# Empty cases



## Rocky (Mar 16, 2017)

Does anyone have a source for empty wine cases? I will need to package about 800 bottles of wine for safe storage and shipment. I would like the cases and the dividers and have the ability to seal the boxes.

Thanks.


----------



## mikewatkins727 (Mar 16, 2017)

Personally, I touched bases with the guy at the local Walmart store who stocks the alcohol and found out when he stocks the wine. Then asked him if he would save me the boxes, which he does. Here in Ohio we have state liquor stores, one could ask them about saving wine boxes.

Mike


----------



## Rocky (Mar 16, 2017)

Thanks, Mike.
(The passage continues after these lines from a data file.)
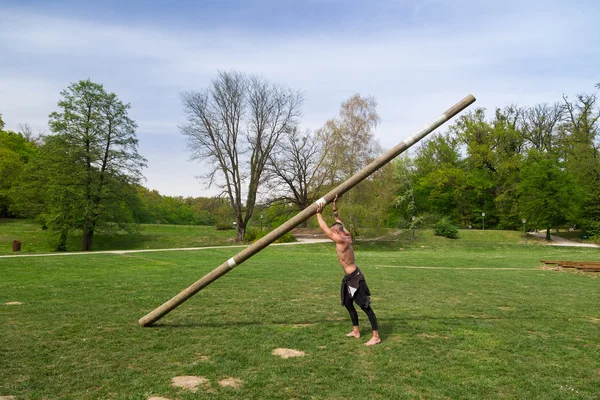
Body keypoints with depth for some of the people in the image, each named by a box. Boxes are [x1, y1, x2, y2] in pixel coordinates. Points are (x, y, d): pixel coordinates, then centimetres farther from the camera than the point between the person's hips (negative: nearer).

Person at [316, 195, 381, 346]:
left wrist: (319, 213, -5)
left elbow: (324, 228, -15)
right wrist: (335, 210, 19)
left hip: (355, 278, -10)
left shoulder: (341, 240, -19)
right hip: (349, 278, 10)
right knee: (348, 304, 19)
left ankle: (376, 336, -1)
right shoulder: (347, 237, 6)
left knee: (365, 306, -6)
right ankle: (356, 331, 30)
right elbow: (340, 225, 23)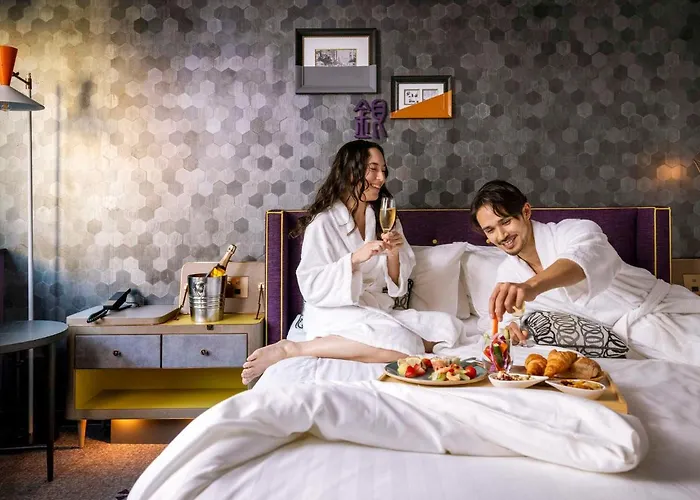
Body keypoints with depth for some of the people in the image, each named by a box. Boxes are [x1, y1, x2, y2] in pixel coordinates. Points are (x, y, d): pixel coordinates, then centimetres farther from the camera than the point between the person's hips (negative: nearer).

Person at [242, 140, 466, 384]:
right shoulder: (324, 222, -7)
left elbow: (396, 287, 9)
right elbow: (312, 288, -13)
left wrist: (393, 255, -11)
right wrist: (354, 258, -24)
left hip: (378, 310, 7)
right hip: (336, 312, -7)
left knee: (449, 327, -13)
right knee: (402, 344, -32)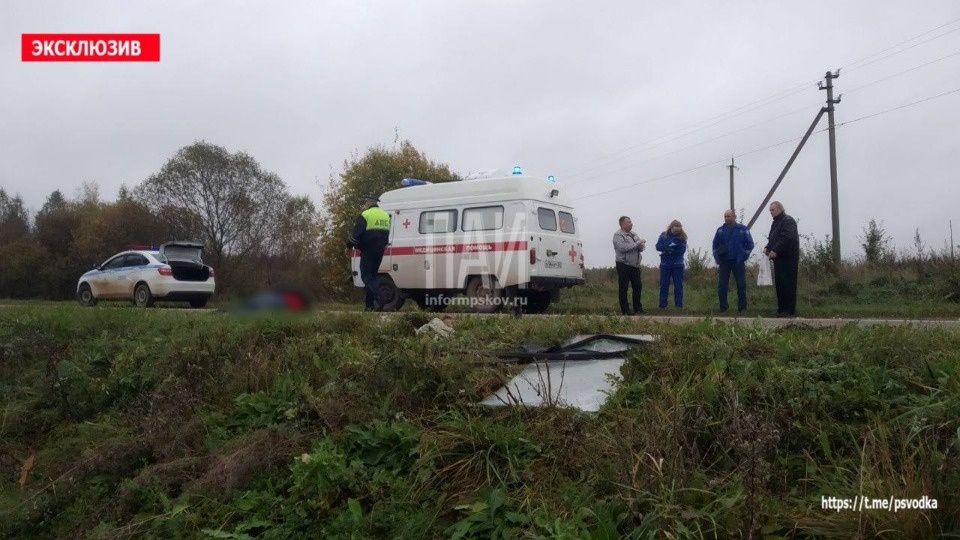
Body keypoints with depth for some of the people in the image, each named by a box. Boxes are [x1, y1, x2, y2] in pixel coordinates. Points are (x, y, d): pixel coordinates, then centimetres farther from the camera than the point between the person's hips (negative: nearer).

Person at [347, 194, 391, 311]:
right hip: (379, 251, 7)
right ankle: (370, 303, 13)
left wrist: (349, 246, 1)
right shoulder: (386, 215, 14)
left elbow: (356, 233, -12)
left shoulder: (365, 215, -10)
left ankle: (378, 298, -26)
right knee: (372, 275, 14)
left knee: (366, 275, -6)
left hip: (368, 251, -7)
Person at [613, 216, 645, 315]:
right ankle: (625, 310, 4)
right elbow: (622, 247, -24)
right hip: (624, 265, -7)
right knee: (623, 288, -2)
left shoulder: (633, 234, 16)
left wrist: (641, 245, -12)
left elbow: (642, 246, 13)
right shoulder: (618, 235, -8)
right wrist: (637, 243, -18)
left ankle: (637, 308, 24)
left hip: (635, 265, 8)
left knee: (638, 286, 12)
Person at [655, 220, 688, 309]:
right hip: (665, 264, 1)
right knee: (664, 285, 4)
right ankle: (662, 305, 9)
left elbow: (682, 250, -10)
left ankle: (679, 305, 9)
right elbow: (658, 246, -6)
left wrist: (668, 249, -21)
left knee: (678, 286, 3)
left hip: (678, 265, 0)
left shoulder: (682, 237, -1)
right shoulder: (664, 235, 1)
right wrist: (667, 248, -25)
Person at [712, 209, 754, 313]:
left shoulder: (743, 229, -2)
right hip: (724, 262, 2)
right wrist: (717, 257, 6)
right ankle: (723, 307, 10)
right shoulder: (720, 230, 7)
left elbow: (749, 244, -1)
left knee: (741, 286, 1)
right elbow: (715, 245, 15)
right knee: (721, 286, 1)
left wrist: (743, 257, -5)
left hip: (738, 262, -2)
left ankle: (742, 308, 9)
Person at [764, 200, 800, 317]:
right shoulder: (775, 223, 21)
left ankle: (790, 310, -7)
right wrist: (767, 248, 4)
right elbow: (772, 239, 24)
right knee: (779, 283, 8)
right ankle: (781, 309, 13)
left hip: (788, 259, -9)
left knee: (788, 284, -8)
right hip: (779, 258, 9)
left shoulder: (788, 221, -8)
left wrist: (775, 250, -24)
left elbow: (786, 238, -20)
I am in Powell, Ohio and I have gotten boxes from Trader Joes in Dublin. The problem with them is they normally cut off the top of the box. They are fine for storing empty bottles but not for my current need. I need something that has the top in place so I can tape it for storage and transportation.


----------



## dralarms (Mar 16, 2017)

Check with your local winery


----------



## stickman (Mar 16, 2017)

A large banquet hall will often have full cases of empty bottles stacked out back after the weekend. Late Sunday night is a good time to check.


----------



## Hokapsig (Mar 20, 2017)

Rocky,

I'm going to be in Columbus next week and we have about 20 or so empty wine cases that we are going to either give away or cut up for recycling. Let me know and I can drop them off next Monday evening or Tuesday.


----------



## kevinlfifer (Mar 20, 2017)

Are you moving ? 

I know Andersons is on the other side of town. but I'm sure you could get them all from them. I get 10 at a time from our store. Never even makes a dent in their empty pile. I've stopped saving empty cases and just get new ones as needed.


----------



## BOB21801 (Mar 31, 2017)

mikewatkins727 said:


> Personally, I touched bases with the guy at the local Walmart store who stocks the alcohol and found out when he stocks the wine. Then asked him if he would save me the boxes, which he does. Here in Ohio we have state liquor stores, one could ask them about saving wine boxes.
> 
> Mike


 
That's a good idea. I've been wondering about this myself. I have quite a lot of bottles, and it would be nice to have suitable boxes, with dividers to keep them all neat and organized. I think I'll hit up a near by liquor dispensary tomorrow. Thanks. 

Bob


----------